If God meant to provide evidence of Jesus' literal Divine conception through signs and predictions in the Jewish Scriptures, one would think there would be more than this one dubious reference only drawn through a complicated interpretation forced on the text. The only foretelling or allusions that could be applied to Jesus in this chapter of Isaiah is the title Immanuel, and the promise in verse seventeen for Judah that, "The Lord will bring on you and on your people and on the house of your father a time unlike any since Ephraim broke away from Judah".
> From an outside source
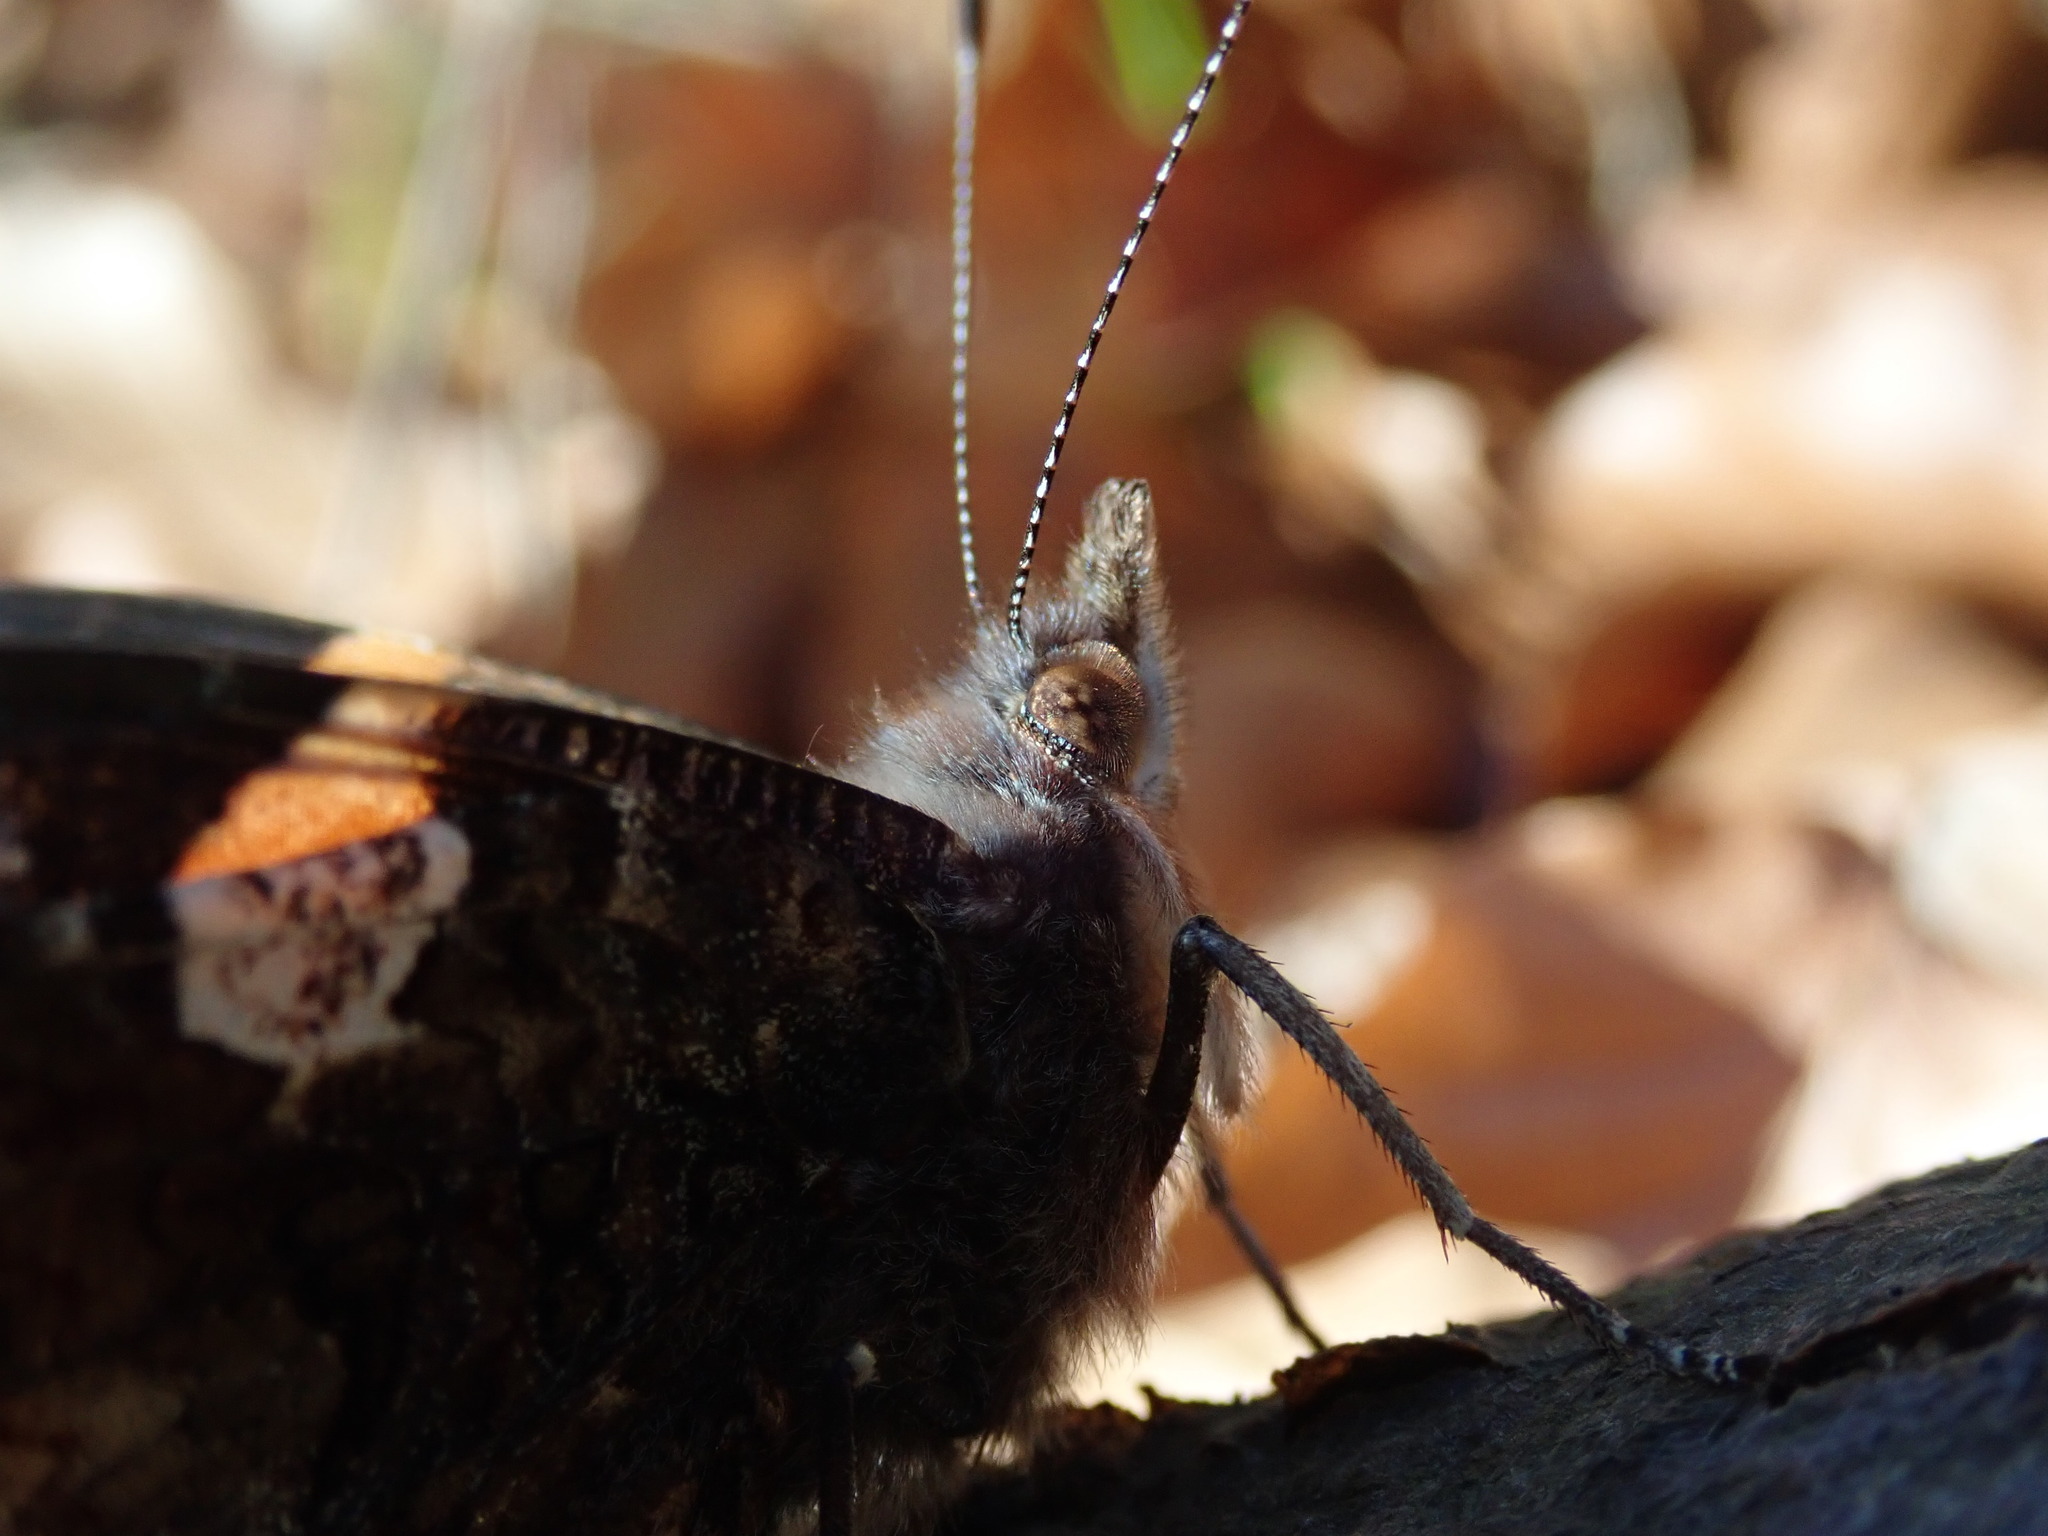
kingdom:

So why did the community of Mathew include this reference from Jewish Scripture in their allusion of Jesus being like one of the Greek and Roman demigods and describe it as a foretelling? Let's back up a moment and ask why they made this allusion to demigods in the first place.  I would imagine that they were saying that Jesus was so intimate with God that it was as if God conceived him like in these Gentile demigod myths.  Stressing Jesus' familiarity with God would have been important to this community since, with Jesus having no credentials or recognition from the Jewish Religious Authorities and Tradition, his authority and legitimacy and this community's credibility as a legitimate sect of Judaism, rested on Jesus' perceived intimacy and favor with God.

 
 
If bolstering their credibility among the wider Jewish community as a legitimate Jewish faction was a driver to the story, then reinforcing this pagan allusion with a reference from the Jewish Scriptures seems reasonable.  We have already looked at how using this reference from Isaiah as a foretelling that Jesus would have a literal Divine birth does not seem reasonable.  However, is this the aspect of their story that they were trying to reinforce with this reference?  The word in the original Greek in the Gospel that they use as their translation of the Hebrew describing the woman in the quote from Isaiah is, παρθένος, (Strong's Greek 3933) which although primarily used in the Greek to refer to a virgin, is also used historically to refer to either a marriageable maiden, or a young (married) woman.  So maybe the virgin interpretation of this word is not the aspect of the reference from Isaiah that they were meaning to apply and they were instead pointing to other parallels in their story with the one in Isaiah.  Perhaps the focus was on the name of the child, Immanuel, "God with us".  Might they be saying that, like the child in Isaiah, Jesus demonstrates that God is with us and this was foreshadowed by the prophet?  Or maybe this is a more general reference to special births as a portent and sign of God's future action.  Like the child born at the time of Isaiah's message to Ahaz is a marker of God's promise that Ahaz's enemies will be defeated and Judah will experience a special blessed period within the lifetime of this child, the birth of Jesus is the marker of God's promise of the Messianic Era that will come into play as Jesus comes into adulthood.